БМ: Знали ли вы в то время эту симфонию?
ГГ: Да. Я уже успел услышать и возненавидеть ее. Я вспоминаю свои тогдашние мысли насчет того, что едва ли эта вещь способна кого-либо привлечь, хотя, конечно, еще не знал в то время, что она является объектом всеобщего поклонения. И вся история отложилась у меня в памяти еще и потому, что Симфония соль минор наилучшим образом представляет те качества в Моцарте, которые я считаю просто необъяснимыми.
БМ: Вы, я надеюсь, не ждете, чтобы я согласно кивал, слушая подобные вещи?
ГГ: Конечно, я не жду этого, Бруно. Я был бы изумлен, если бы вы согласились со мной. Наверняка, здесь есть некая потеря для меня, но, с моей точки зрения, в этой симфонии можно найти только восемь замечательных тактов, состоящих из последовательно спускающихся параллельных секст без аккомпанемента (после знака репризы в финале). Это единственное место в симфонии, окруженное получасовым засильем банальности, и только здесь Моцарт как бы стремится встретиться с духом Антона Веберна. И я абсолютно серьезно говорю, что меня больше радует KV 16.
БМ: Первая симфония?
ГГ: Да, и единственное сочинение Моцарта, которым я когда-либо дирижировал, — хотите верьте, хотите нет.

• [Письменное задание 1]:
Воспроизведите без изменений часть отрывка о симфонии Моцарта: всё от слов «ГГ: Конечно, я» и до слов «верьте, хотите нет.».

[Изображения в паре с исходным кодом]
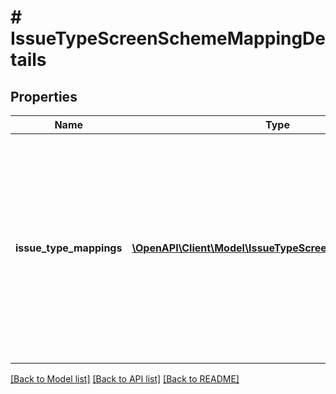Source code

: # # IssueTypeScreenSchemeMappingDetails

## Properties

Name | Type | Description | Notes
------------ | ------------- | ------------- | -------------
**issue_type_mappings** | [**\OpenAPI\Client\Model\IssueTypeScreenSchemeMapping[]**](IssueTypeScreenSchemeMapping.md) | The list of issue type to screen scheme mappings. A *default* entry cannot be specified because a default entry is added when an issue type screen scheme is created. |

[[Back to Model list]](../../README.md#models) [[Back to API list]](../../README.md#endpoints) [[Back to README]](../../README.md)
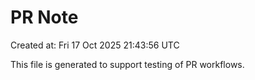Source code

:# PR Note

Created at: Fri 17 Oct 2025 21:43:56 UTC

This file is generated to support testing of PR workflows.
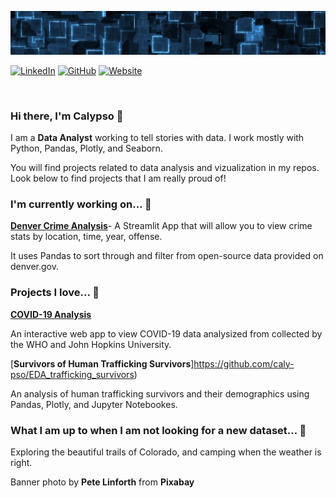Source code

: ![banner](https://github.com/caly-pso/caly-pso/blob/main/banner.png)

[![LinkedIn](https://img.shields.io/badge/LinkedIn-calypsorynkowski-blue?style=flat-square&logo=linkedin)](https://www.linkedin.com/in/calypsorynkowski/)
[![GitHub](https://img.shields.io/badge/GitHub-caly--pso-lightgrey?style=flat-square&logo=github)](https://github.com/caly-pso)
[![Website](https://img.shields.io/badge/Website-caly--pso.github.io-brightgreen?style=flat-square)](https://caly-pso.github.io/)
<!-- [![Twitter](https://img.shields.io/twitter/follow/caly-pso?style=flat-square&logo=twitter)](https://twitter.com/caly-pso)
[![Medium](https://img.shields.io/badge/Medium-caly-pso-green?style=flat-square&logo=medium)](https://medium.com/@caly-pso) -->
</br>

### Hi there, I'm Calypso 👋 

I am a **Data Analyst** working to tell stories with data. I work mostly with Python, Pandas, Plotly, and Seaborn. 

You will find projects related to data analysis and vizualization in my repos. Look below to find projects that I am really proud of!

### I'm currently working on... 🔨 

[**Denver Crime Analysis**](#)- A Streamlit App that will allow you to view crime stats by location, time, year, offense.

It uses Pandas to sort through and filter from open-source data provided on denver.gov.

### Projects I love... 🥰

[**COVID-19 Analysis**](https://github.com/caly-pso/covid_app) <!--![Stars](https://img.shields.io/github/stars/caly-pso/covid-app?style=flat-square)-->

An interactive web app to view COVID-19 data analysized from collected by the WHO and John Hopkins University. 

[**Survivors of Human Trafficking Survivors**]https://github.com/caly-pso/EDA_trafficking_survivors) <!--![Stars](https://img.shields.io/github/stars/caly-pso/EDA_trafficking_survivors?style=flat-square)-->

An analysis of human trafficking survivors and their demographics using Pandas, Plotly, and Jupyter Notebookes. 

### What I am up to when I am not looking for a new dataset... 🕺

Exploring the beautiful trails of Colorado, and camping when the weather is right.

<!--### Stats-->

<!--[![Caly-pso's github stats](https://github-readme-stats.vercel.app/api?username=caly-pso)](https://github.com/anuraghazra/github-readme-stats)-->

Banner photo by **Pete Linforth** from **Pixabay**
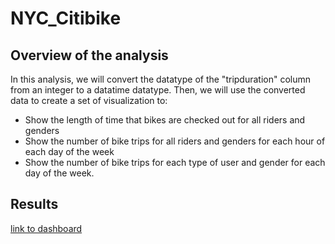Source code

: # NYC_Citibike

## Overview of the analysis 

In this analysis, we will convert the datatype of the "tripduration" column from an integer to a datatime datatype. Then, we will use the converted data to create a set of visualization to: 

- Show the length of time that bikes are checked out for all riders and genders 
- Show the number of bike trips for all riders and genders for each hour of each day of the week
- Show the number of bike trips for each type of user and gender for each day of the week.

## Results 
[link to dashboard](https://public.tableau.com/authoring/Assignments14-New/TimeforUsers#1)

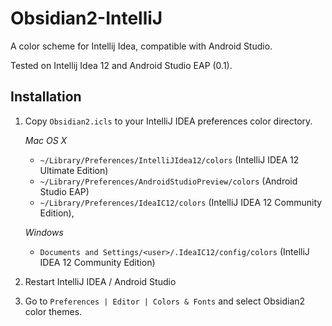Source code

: Obsidian2-IntelliJ
==================

A color scheme for Intellij Idea, compatible with Android Studio.

Tested on Intellij Idea 12 and Android Studio EAP (0.1).

Installation
---------

1.  Copy `Obsidian2.icls` to your IntelliJ IDEA preferences color directory. 

    *Mac OS X*
    * `~/Library/Preferences/IntelliJIdea12/colors` (IntelliJ IDEA 12 Ultimate Edition)
    * `~/Library/Preferences/AndroidStudioPreview/colors` (Android Studio EAP)
    * `~/Library/Preferences/IdeaIC12/colors` (IntelliJ IDEA 12 Community Edition),

    *Windows*
    * `Documents and Settings/<user>/.IdeaIC12/config/colors` (IntelliJ IDEA 12 Community Edition)
        
2. Restart IntelliJ IDEA / Android Studio

3. Go to `Preferences | Editor | Colors & Fonts` and select Obsidian2
color themes.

• [Письменное задание 2]:
Продублируйте в точности только строки из записей, от строки со словами «Exploring the beautiful» и до строки со словами «In this analysis, we», включая обе. Изображения в ответ не включайте.

• [Письменный ответ 1]:
ГГ: Конечно, я не жду этого, Бруно. Я был бы изумлен, если бы вы согласились со мной. Наверняка, здесь есть некая потеря для меня, но, с моей точки зрения, в этой симфонии можно найти только восемь замечательных тактов, состоящих из последовательно спускающихся параллельных секст без аккомпанемента (после знака репризы в финале). Это единственное место в симфонии, окруженное получасовым засильем банальности, и только здесь Моцарт как бы стремится встретиться с духом Антона Веберна. И я абсолютно серьезно говорю, что меня больше радует KV 16.
БМ: Первая симфония?
ГГ: Да, и единственное сочинение Моцарта, которым я когда-либо дирижировал, — хотите верьте, хотите нет.

• [Письменный ответ 2]:
Exploring the beautiful trails of Colorado, and camping when the weather is right.

<!--### Stats-->

<!--[![Caly-pso's github stats](https://github-readme-stats.vercel.app/api?username=caly-pso)](https://github.com/anuraghazra/github-readme-stats)-->

Banner photo by **Pete Linforth** from **Pixabay**
Source code

: # NYC_Citibike

## Overview of the analysis 

In this analysis, we will convert the datatype of the "tripduration" column from an integer to a datatime datatype. Then, we will use the converted data to create a set of visualization to: 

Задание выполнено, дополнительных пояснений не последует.